Les fontaines de Bigorre étaient fréquentées pour la guérison des fièvres et d'autres étaient connues pour la guérison des maladies cutanées. Il semble que le jour de la Saint-Jean, au solstice d'été, l'effet curateur soit à son maximum. Dans nos fontaines, aussi, on jette des pièces de monnaie. L'usage remonte au culte antique. A Agos-Vidalos, la fontaine Saint-Cesté guérit certaines fièvres. A Lau-Balagnas, la plus célèbre est celle dets Espugnaous. Et que dire de l'eau du puits du presbytère d'Orincles qui dégrise instantanément les ivrognes de passage. A Tibiran-Jaunac, trois fontaines sont en concurrence : Hount det camp et crabot, Hount det Bug et Hount d'ero Nano, cette dernière n'ayant pas son pareil pour effacer les goitres. A Lannemezan, celles du Cachot est spécialisée dans les fièvres et celle de Jacobès fait disparaître les verrues. A Vidou, la Hount cristalline guérit les douleurs rhumatismales et certaines maladies des yeux mais, uniquement, les jours de Saint-Jean et Saint-Pierre. Dans le Montanérez, à Ponson-Debat-Pouts, les fontaines de Carbouères étaient très fréquentées par les rhumatisants. Tout près de là, la Hount dous Chourrious balayait sans retard les ophtalmies les plus tenaces. Mais que dire alors de celle de Gleyze-Vieille où l'on se rendait en procession pour la "seconde feste de Pentecoste". 

Catherine la bâtisseuse

Jean Etcheto nous offre le récit des apparitions de la Vierge Marie à 3 fillettes de Montoussé, le 23 juin 1848. Le phénomène a eu lieu dans un buisson, à côté d’une fontaine, près des ruines de l’ancienne chapelle de Nouillan. Le 27, quelques femmes viennent prier sur le lieu. Un bruit agite le fourré qui s’embrase dans une lumière éclatante. Seule, l’une d’elles, Catherine Malaplate affirme discerner Marie dans l’auréole lumineuse. Célibataire, âgée de 24 ans, cette grande brune est une maîtresse femme rompue à l’exercice des travaux des champs. Elle manie la fourche comme un homme et tient la charrue d’une main de fer. Cette belle plante fait autorité dans le village par son franc parler et personne ne doute de sa vision. Sauf le père Peydessus qui, à la demande de l’Évêque, est envoyé à Montoussé pour tester la crédibilité de la belle Catherine qui lui apparaît comme l’incarnation du péché et, subsidiairement, rattraper les fidèles qui pourraient s’éloigner de Garaison. La rencontre a lieu au presbytère, devant l’abbé Fontan, curé du village. La belle, debout, les yeux dans l’autre monde, n’entend pas la péroraison du Père. Elle sera la bâtisseuse de la nouvelle chapelle, quêtera pour réunir l’argent nécessaire et participera aux travaux. Deux ans plus tard, c’est fait. Mgr Laurence ne veut pas d’une inauguration officielle. Las d’attendre, le curé Fontan et Catherine forceront la main du prélat qui acceptera une date de bénédiction pour le 21 septembre 1856. La foule viendra et la tenace Catherine croira au miracle.

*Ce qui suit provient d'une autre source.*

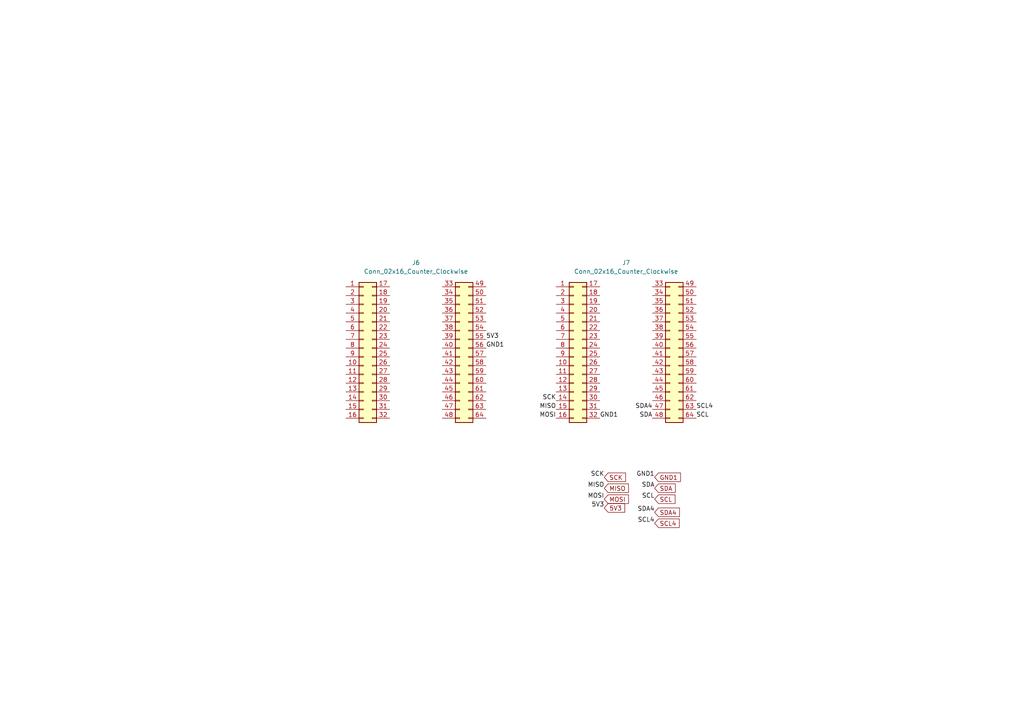
<source format=kicad_sch>
(kicad_sch (version 20230121) (generator eeschema)

  (uuid 7fc11cf4-5bf3-4f93-881a-bdc0baa79b3a)

  (paper "A4")

  


  (label "5V3" (at 140.97 98.425 0) (fields_autoplaced)
    (effects (font (size 1.27 1.27)) (justify left bottom))
    (uuid 0221047a-d53a-4ae1-94f3-040e2eacb7a0)
  )
  (label "SDA" (at 189.23 121.285 180) (fields_autoplaced)
    (effects (font (size 1.27 1.27)) (justify right bottom))
    (uuid 28857d58-926c-46e6-8325-d0e62495f8da)
  )
  (label "SCL" (at 201.93 121.285 0) (fields_autoplaced)
    (effects (font (size 1.27 1.27)) (justify left bottom))
    (uuid 3146735a-4b8f-4e37-a7e8-9d95cd7403ce)
  )
  (label "5V3" (at 175.26 147.32 180) (fields_autoplaced)
    (effects (font (size 1.27 1.27)) (justify right bottom))
    (uuid 325cba63-c9f5-445e-bd92-541265efce74)
  )
  (label "SCK" (at 161.29 116.205 180) (fields_autoplaced)
    (effects (font (size 1.27 1.27)) (justify right bottom))
    (uuid 3a25ff12-6a2f-4f25-ab5e-e961ec0568e3)
  )
  (label "SDA4" (at 189.865 148.59 180) (fields_autoplaced)
    (effects (font (size 1.27 1.27)) (justify right bottom))
    (uuid 552d774f-4ea1-499c-9385-5aae7c5605b0)
  )
  (label "GND1" (at 173.99 121.285 0) (fields_autoplaced)
    (effects (font (size 1.27 1.27)) (justify left bottom))
    (uuid 68a6667b-00d5-464a-a99c-4f218dc7c7d1)
  )
  (label "MISO" (at 161.29 118.745 180) (fields_autoplaced)
    (effects (font (size 1.27 1.27)) (justify right bottom))
    (uuid 6bef531e-478d-45cd-85d5-9ddd3f6c8130)
  )
  (label "GND1" (at 140.97 100.965 0) (fields_autoplaced)
    (effects (font (size 1.27 1.27)) (justify left bottom))
    (uuid 73cc693f-00a2-4ed9-a1c0-f3c535716769)
  )
  (label "SCL4" (at 201.93 118.745 0) (fields_autoplaced)
    (effects (font (size 1.27 1.27)) (justify left bottom))
    (uuid 73fbfde5-47d4-42bb-b9d4-ed2f9f5b7291)
  )
  (label "SCL" (at 189.865 144.78 180) (fields_autoplaced)
    (effects (font (size 1.27 1.27)) (justify right bottom))
    (uuid 7aff06c7-a342-45b1-a4f8-abbae430654f)
  )
  (label "SCK" (at 175.26 138.43 180) (fields_autoplaced)
    (effects (font (size 1.27 1.27)) (justify right bottom))
    (uuid 88ca8be2-183e-47d2-a734-c91242a84b7b)
  )
  (label "MOSI" (at 175.26 144.78 180) (fields_autoplaced)
    (effects (font (size 1.27 1.27)) (justify right bottom))
    (uuid 952d0a64-384c-4726-8745-b76dab4c7b5d)
  )
  (label "GND1" (at 189.865 138.43 180) (fields_autoplaced)
    (effects (font (size 1.27 1.27)) (justify right bottom))
    (uuid b7903c40-78e8-4c25-bb97-0e23145830ef)
  )
  (label "MISO" (at 175.26 141.605 180) (fields_autoplaced)
    (effects (font (size 1.27 1.27)) (justify right bottom))
    (uuid b91abb21-bebd-4b7c-b42a-eddb1c6352b0)
  )
  (label "SDA" (at 189.865 141.605 180) (fields_autoplaced)
    (effects (font (size 1.27 1.27)) (justify right bottom))
    (uuid bd0128a3-a8d0-4b7c-b016-fbd7b8e7ee2d)
  )
  (label "MOSI" (at 161.29 121.285 180) (fields_autoplaced)
    (effects (font (size 1.27 1.27)) (justify right bottom))
    (uuid c3a95d0b-7142-4578-980f-c91a3a468005)
  )
  (label "SDA4" (at 189.23 118.745 180) (fields_autoplaced)
    (effects (font (size 1.27 1.27)) (justify right bottom))
    (uuid e864f3b2-e581-410b-bb9f-8117b470c168)
  )
  (label "SCL4" (at 189.865 151.765 180) (fields_autoplaced)
    (effects (font (size 1.27 1.27)) (justify right bottom))
    (uuid f3216fa1-38ab-4657-9689-fa92021a9ef7)
  )

  (global_label "MISO" (shape input) (at 175.26 141.605 0) (fields_autoplaced)
    (effects (font (size 1.27 1.27)) (justify left))
    (uuid 035d2739-ff14-426e-b604-28372efc1cbe)
    (property "Intersheetrefs" "${INTERSHEET_REFS}" (at 182.2693 141.5256 0)
      (effects (font (size 1.27 1.27)) (justify left) hide)
    )
  )
  (global_label "GND1" (shape input) (at 189.865 138.43 0) (fields_autoplaced)
    (effects (font (size 1.27 1.27)) (justify left))
    (uuid 1bb3e7c1-2f0f-4ab5-b09d-bec91f5d4932)
    (property "Intersheetrefs" "${INTERSHEET_REFS}" (at 197.3581 138.3506 0)
      (effects (font (size 1.27 1.27)) (justify left) hide)
    )
  )
  (global_label "SDA" (shape input) (at 189.865 141.605 0) (fields_autoplaced)
    (effects (font (size 1.27 1.27)) (justify left))
    (uuid 3d83076c-ad0b-478a-9e3e-333adc603235)
    (property "Intersheetrefs" "${INTERSHEET_REFS}" (at 195.8462 141.5256 0)
      (effects (font (size 1.27 1.27)) (justify left) hide)
    )
  )
  (global_label "SCL" (shape input) (at 189.865 144.78 0) (fields_autoplaced)
    (effects (font (size 1.27 1.27)) (justify left))
    (uuid 5b3a106f-947b-4361-b6b4-3d35bf1bb951)
    (property "Intersheetrefs" "${INTERSHEET_REFS}" (at 195.7857 144.7006 0)
      (effects (font (size 1.27 1.27)) (justify left) hide)
    )
  )
  (global_label "MOSI" (shape input) (at 175.26 144.78 0) (fields_autoplaced)
    (effects (font (size 1.27 1.27)) (justify left))
    (uuid 69350868-21e8-479a-a2c2-b6c40a43ff27)
    (property "Intersheetrefs" "${INTERSHEET_REFS}" (at 182.2693 144.7006 0)
      (effects (font (size 1.27 1.27)) (justify left) hide)
    )
  )
  (global_label "SCK" (shape input) (at 175.26 138.43 0) (fields_autoplaced)
    (effects (font (size 1.27 1.27)) (justify left))
    (uuid 6d2414d1-18a1-4c0f-8e67-2d21ae58376e)
    (property "Intersheetrefs" "${INTERSHEET_REFS}" (at 181.4226 138.3506 0)
      (effects (font (size 1.27 1.27)) (justify left) hide)
    )
  )
  (global_label "SCL4" (shape input) (at 189.865 151.765 0) (fields_autoplaced)
    (effects (font (size 1.27 1.27)) (justify left))
    (uuid 830e06e8-f008-480b-a4ac-96cdf41d4b78)
    (property "Intersheetrefs" "${INTERSHEET_REFS}" (at 197.5673 151.765 0)
      (effects (font (size 1.27 1.27)) (justify left) hide)
    )
  )
  (global_label "SDA4" (shape input) (at 189.865 148.59 0) (fields_autoplaced)
    (effects (font (size 1.27 1.27)) (justify left))
    (uuid a1d0612e-0147-4ca0-b454-911b3a47dae6)
    (property "Intersheetrefs" "${INTERSHEET_REFS}" (at 197.6278 148.59 0)
      (effects (font (size 1.27 1.27)) (justify left) hide)
    )
  )
  (global_label "5V3" (shape input) (at 175.26 147.32 0) (fields_autoplaced)
    (effects (font (size 1.27 1.27)) (justify left))
    (uuid d44f69f6-d987-4ed6-bd3d-6b6e68a43748)
    (property "Intersheetrefs" "${INTERSHEET_REFS}" (at 181.1807 147.2406 0)
      (effects (font (size 1.27 1.27)) (justify left) hide)
    )
  )

  (symbol (lib_id "Gardenuino_Custom:Conn_04x16") (at 105.41 100.965 0) (unit 1)
    (in_bom no) (on_board yes) (dnp no) (fields_autoplaced)
    (uuid 878c18f5-3164-4602-a59e-dbe2634031e5)
    (property "Reference" "J6" (at 120.65 76.2 0)
      (effects (font (size 1.27 1.27)))
    )
    (property "Value" "Conn_02x16_Counter_Clockwise" (at 120.65 78.74 0)
      (effects (font (size 1.27 1.27)))
    )
    (property "Footprint" "Gardenuino Custom:PinSocket_4x16_P2.54mm_Vertical" (at 105.41 100.965 0)
      (effects (font (size 1.27 1.27)) hide)
    )
    (property "Datasheet" "~" (at 105.41 100.965 0)
      (effects (font (size 1.27 1.27)) hide)
    )
    (property "Part Number" "RS2-08-G" (at 105.41 100.965 0)
      (effects (font (size 1.27 1.27)) hide)
    )
    (pin "1" (uuid e5f10d73-0239-467c-b789-37bd408d0271))
    (pin "10" (uuid b1102f32-43b4-41c7-8ea5-36f6e626ed0b))
    (pin "11" (uuid 5b97347f-67e2-4703-a927-2430b79e569b))
    (pin "12" (uuid c06bdfe4-733c-441d-83f6-fb36ff756c3c))
    (pin "13" (uuid a8bed542-67f1-497b-acba-983122b53f61))
    (pin "14" (uuid c602e1ba-5189-49b0-b448-dba777b6befb))
    (pin "15" (uuid 49d2b1cd-0b17-46eb-b7bd-ab73d910b989))
    (pin "16" (uuid 63359286-beaf-4c54-b415-0bbfefb3f9c6))
    (pin "17" (uuid a3c6a02a-863f-4e1a-8b76-5123c1b7b847))
    (pin "18" (uuid 72c68ce1-de2f-4610-adad-51a6d09253a2))
    (pin "19" (uuid 3ea18efd-5ee3-44b1-a04a-6354580d5d75))
    (pin "2" (uuid 3656d7be-4996-4f8b-83cb-0af5c180502d))
    (pin "20" (uuid 3e5a7fc5-22db-46fb-b1bb-84a50b2d6d9f))
    (pin "21" (uuid e1833d7e-e5a2-438d-b465-87d447e8f0e8))
    (pin "22" (uuid 9def1d97-a4b0-47a7-b3e6-36476eaaa577))
    (pin "23" (uuid 6b7584cc-3799-4a89-8038-ca2ac301aaec))
    (pin "24" (uuid be806d61-ae7c-467e-83e3-23016bd8ee4d))
    (pin "25" (uuid affdef73-963b-44c1-b399-70fd34816a04))
    (pin "26" (uuid 4823b820-ba1b-421c-ab78-da35fdaf6454))
    (pin "27" (uuid 262d246a-3568-47c7-933b-1cd3e64b55f6))
    (pin "28" (uuid 4d12daee-81af-4409-a06f-f64938a18d76))
    (pin "29" (uuid 23260b48-c011-4971-b14c-1169c3d46f20))
    (pin "3" (uuid 3cb1ead1-67b3-42c8-a113-f57b7ed39d5a))
    (pin "30" (uuid 7b6faf78-a0d7-4ec6-b769-15579cbb9bb5))
    (pin "31" (uuid b5532aa0-b3ba-4507-9815-c90ee3156ba2))
    (pin "32" (uuid fe24e6d3-3836-4c61-b3a3-8777f8ad4a6a))
    (pin "33" (uuid 857a2058-8c3d-4f43-8596-793c3a141cbe))
    (pin "34" (uuid 75b699ad-756e-4dd0-a05e-bff12b1b314b))
    (pin "35" (uuid 1448d719-043e-483a-a163-24b34f3b0020))
    (pin "36" (uuid 226aaa63-d067-4f6d-a8bb-07141cab1d34))
    (pin "37" (uuid 0f18acd3-b4c7-4d09-b05d-f1b375bbc670))
    (pin "38" (uuid 793cbc9a-d991-4452-949f-3c10a4a009fa))
    (pin "39" (uuid 37e93e98-6072-4061-ba9a-79645f5ffcde))
    (pin "4" (uuid c96ad8f7-d1d1-4065-9baf-198e97b1352f))
    (pin "40" (uuid 93b3207b-e1ce-46d7-a52b-3e8fb1ae6901))
    (pin "41" (uuid ade9cd02-a26a-4185-a4d0-4e504ce51245))
    (pin "42" (uuid 4cc7fa40-dca3-4385-8554-a5d5782d049d))
    (pin "43" (uuid 27677dd4-8775-406f-b286-ab078d7f612f))
    (pin "44" (uuid 802b705d-7b74-4fec-8859-337e18f0baf4))
    (pin "45" (uuid 8ba612fe-c7cf-4c60-853b-1c1b31b9b885))
    (pin "46" (uuid b18669f1-8123-45cb-b648-5a45107310c2))
    (pin "47" (uuid f75e7a61-ab39-42c7-b1d2-8fa776ed27d2))
    (pin "48" (uuid f16a6529-34cc-45d3-b796-fa1b9f3df7d3))
    (pin "49" (uuid 23c7e4f2-40f5-4840-8d08-1acb173866b4))
    (pin "5" (uuid f7bb6dd8-be37-4d99-8249-ec14654754f9))
    (pin "50" (uuid ff0a2a98-bc67-4def-8c87-eb0d64e2d070))
    (pin "51" (uuid b7c79874-81c8-4000-93d5-81d8bca7a7cb))
    (pin "52" (uuid 294ee031-8eaf-4cf8-90b3-ca0c458cba56))
    (pin "53" (uuid 15b564c5-584e-4bcf-8aae-d04e6578953c))
    (pin "54" (uuid 2e5b47bc-926e-40db-9844-f11ae3b7d639))
    (pin "55" (uuid 3c41d82b-8405-4bfa-a9b5-f504becca4d7))
    (pin "56" (uuid 6b66a4fe-82c2-484e-b2b0-47e7ab549c52))
    (pin "57" (uuid 709d9b5c-e9b5-4b79-9ea9-2ba2f180ee4d))
    (pin "58" (uuid 79eef85a-a019-42d1-b828-f223999ed8a4))
    (pin "59" (uuid 73cd62cb-e6f1-4b8b-baf3-1026a3cd99e8))
    (pin "6" (uuid a65b6247-504a-4d90-80f2-b149657af60c))
    (pin "60" (uuid 2c7fbdbf-c3ea-4503-b987-581e8c491fc9))
    (pin "61" (uuid 3c5695fa-3547-48c0-9df8-1c787a765022))
    (pin "62" (uuid 36ab1c5a-a2c7-415e-9337-1216db7059c7))
    (pin "63" (uuid 92728302-d59d-4ca2-991e-e48097d3a27b))
    (pin "64" (uuid d30a8d73-5109-4717-a23a-76f2f0183615))
    (pin "7" (uuid e9a2a210-8089-4543-86d3-d009227ee36f))
    (pin "8" (uuid b93c5547-d762-41bf-bac4-e1851c1a959c))
    (pin "9" (uuid 8d55b923-6d26-4d82-8e9a-5a2e8f572279))
    (instances
      (project "SpectDrone"
        (path "/e63e39d7-6ac0-4ffd-8aa3-1841a4541b55/380a736e-c8ff-4ce5-baac-153e7a6e24f1"
          (reference "J6") (unit 1)
        )
      )
    )
  )

  (symbol (lib_id "Gardenuino_Custom:Conn_04x16") (at 166.37 100.965 0) (unit 1)
    (in_bom no) (on_board yes) (dnp no) (fields_autoplaced)
    (uuid f98b1d84-8430-47bb-b817-0ae62dd1291d)
    (property "Reference" "J7" (at 181.61 76.2 0)
      (effects (font (size 1.27 1.27)))
    )
    (property "Value" "Conn_02x16_Counter_Clockwise" (at 181.61 78.74 0)
      (effects (font (size 1.27 1.27)))
    )
    (property "Footprint" "Gardenuino Custom:PinSocket_4x16_P2.54mm_Vertical" (at 166.37 100.965 0)
      (effects (font (size 1.27 1.27)) hide)
    )
    (property "Datasheet" "~" (at 166.37 100.965 0)
      (effects (font (size 1.27 1.27)) hide)
    )
    (property "Part Number" "RS2-08-G" (at 166.37 100.965 0)
      (effects (font (size 1.27 1.27)) hide)
    )
    (pin "1" (uuid e3a833e7-0c9c-41af-ac35-49ecd7d9c9dc))
    (pin "10" (uuid 929ea914-d305-4d5c-a9c2-a7cd57167667))
    (pin "11" (uuid a24a0705-005d-4cbc-bbba-22e741b077a1))
    (pin "12" (uuid d67805db-387c-4a8f-839b-2a2e560f75e0))
    (pin "13" (uuid 19031a68-6f7c-490b-9ac3-1a0fb5922fa3))
    (pin "14" (uuid a9a62418-f170-4964-850f-1e89a1d2d04a))
    (pin "15" (uuid af4a11b7-aa69-4ff8-b4d0-ba35667bb9bb))
    (pin "16" (uuid a9584289-dcf1-45ad-b361-04b0ecbea7dc))
    (pin "17" (uuid 2e834ded-fdc3-46c9-952a-e3e1b3b5a39d))
    (pin "18" (uuid cf7e02a5-e6d4-45bb-a3d9-e1d7ae057358))
    (pin "19" (uuid 29c28e74-513e-4abb-bebe-ce4d6d156196))
    (pin "2" (uuid 39a8cd39-294a-4c8a-99d7-71b35feea45f))
    (pin "20" (uuid 74bc92af-f8ba-4546-8ffd-4a067527e0e8))
    (pin "21" (uuid 16d2d7a7-7b51-4707-8d4b-74e0cabd17f9))
    (pin "22" (uuid cbfe49ed-f257-408b-8449-eec3002e7401))
    (pin "23" (uuid 191ac53d-46f3-4721-860d-7dff0d5203dc))
    (pin "24" (uuid 19cd5251-6729-4ebe-bb0c-048a660a9682))
    (pin "25" (uuid 6e5d21fc-897f-404f-8f41-343be1904670))
    (pin "26" (uuid 35881d55-f86a-47b8-958e-431041a2400a))
    (pin "27" (uuid 3f0679cd-6856-4f42-87d5-f989ddaf4cf8))
    (pin "28" (uuid c67f3d38-39d3-4b49-a9b2-6af78dd63a4a))
    (pin "29" (uuid a15daf2e-c6d9-44d3-bd81-e3c117dc0ce3))
    (pin "3" (uuid 3a0581e3-dd93-4b38-9fd9-806add608b4b))
    (pin "30" (uuid 13a5f8d6-97f9-4140-94ab-1884f36b9a2b))
    (pin "31" (uuid 46784f49-c458-4f70-baec-cfdc3f437057))
    (pin "32" (uuid d4a96037-c906-475b-895c-6fe741b209b3))
    (pin "33" (uuid 466fab17-84f5-4d1e-a9c4-3fe8c7f26989))
    (pin "34" (uuid c4519a96-508d-44ae-a2cb-0f4fdbe207d4))
    (pin "35" (uuid 89856a81-e87a-40be-bf91-0bf118f6c5d1))
    (pin "36" (uuid a79702ed-70ef-421e-beba-55a5423a3e4c))
    (pin "37" (uuid 99682b16-e7f9-4d7e-9a35-3ef1a155f525))
    (pin "38" (uuid 9e7c6f4e-bb0d-480c-8807-fd5714be8b4b))
    (pin "39" (uuid 9d23c769-2268-473b-8bfd-ab66ce9da2db))
    (pin "4" (uuid ed6dade1-8c85-499e-baa0-8c54adbd3897))
    (pin "40" (uuid 45d32487-e0d2-44ba-81a3-4a24d21e283c))
    (pin "41" (uuid 1c0c56ed-1653-49de-9be3-9fbbca7c32e4))
    (pin "42" (uuid b1ba0bdd-184e-4349-87a1-59fb721a8e88))
    (pin "43" (uuid 7689a523-0119-46d0-aced-1ee140168e0f))
    (pin "44" (uuid ed3dc6e8-2cc0-4666-b157-164ac9417433))
    (pin "45" (uuid 31490d90-934e-4597-a22d-b0768fc64d81))
    (pin "46" (uuid a54623f0-d37c-4cd0-b30e-780652ec721b))
    (pin "47" (uuid 097514d8-23c9-43da-abd1-680527bc20ad))
    (pin "48" (uuid 6b611581-019d-47f6-ac1c-d1286a9fb4e7))
    (pin "49" (uuid 1f15b552-7dcd-4dc4-bdb3-c46ad13c927e))
    (pin "5" (uuid 82a198d4-a907-4de8-9652-0bd442dca77d))
    (pin "50" (uuid 1c614031-b780-4db6-8684-2e073c05e180))
    (pin "51" (uuid 5f876b0a-ae9e-48b1-97b6-a051505deb4f))
    (pin "52" (uuid 97be5160-5119-41d3-ab86-a5cd60d7a93c))
    (pin "53" (uuid 42c4f5f4-25e4-4d4b-8e45-b3c7b442b3c4))
    (pin "54" (uuid 4fd5649a-fce4-451f-9198-94cbafedb89e))
    (pin "55" (uuid df02137e-e5aa-47c5-8bac-a88366c99cd4))
    (pin "56" (uuid 5bd3b548-07f6-478e-b621-8473296db13a))
    (pin "57" (uuid 69c36de0-1efa-4745-a3fe-523cb8c8a280))
    (pin "58" (uuid a43e8f80-5000-4fb3-9d1d-969484fcdf61))
    (pin "59" (uuid 8b9fb94d-4a49-489e-acaa-fd219aeb026e))
    (pin "6" (uuid f298dd60-bccc-4cc1-807d-2b35e5dbbc89))
    (pin "60" (uuid d82aff95-fb22-480d-86e7-a043b4d7eab7))
    (pin "61" (uuid e1f9db2c-eb62-4cef-8f50-a37a75c2b340))
    (pin "62" (uuid 574cf535-a357-4f86-aabb-228a708037e9))
    (pin "63" (uuid cb776219-a4d0-4795-9137-c073c4713069))
    (pin "64" (uuid 0b707cf7-20ac-403e-bca4-fbb8a185314b))
    (pin "7" (uuid b9f13181-1af0-4344-bb35-48261f81b7bd))
    (pin "8" (uuid 4098b35f-0593-499b-a085-c60fe1472278))
    (pin "9" (uuid 176486a6-e613-4073-a817-5280d7b76a94))
    (instances
      (project "SpectDrone"
        (path "/e63e39d7-6ac0-4ffd-8aa3-1841a4541b55/380a736e-c8ff-4ce5-baac-153e7a6e24f1"
          (reference "J7") (unit 1)
        )
      )
    )
  )
)

</source>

collection Claude Larronde

Les fontaines sacrées

Les fontaines de Bigorre avaient parfois un caractère supplémentaire confinant au sacré. Ainsi, celle de Gleyze-Vieille qui dépendait de Sarriac, près de Rabastens, attirait encore, à la fin du XIXe siècle, quelques malades. Les gens de Bazillac et d'alentour s'y rendaient en procession à la "seconde feste de Pentecoste" et le prêtre placé en tête du cortège y disait la messe. La fontaine ne payait pas de mine tout encadrée de murs recouverte d'une voûte maçonnée. On y descendait par trois marches de pierre. On pouvait apercevoir, à droite, un palet à rebords avec conduit d'écoulement terminé à l'extérieur par une tête de mascaron. Norbert Rosapelly y a vu, un jour, de la menue monnaie et des linges sanguinolents jetés sur cet espèce d'évier. Les anciens témoignaient, devant le folkloriste, de nombreuses guérisons miraculeuses sans en être jamais les témoins. De faibles esprits perdaient tout contrôle et venaient auprès d'elle y faire des incantations de caractère magique. A Lareule, la fontaine des Escoubous attirait aussi beaucoup de curieux. La légende de l'évêque Ezzelin raconte qu'en revenant de Saint-Jacques de Compostelle, épuisé de fatigue, il frappa le sol de son bourdon d'où jaillit une source miraculeuse, puis il expira. La canonisation était en route.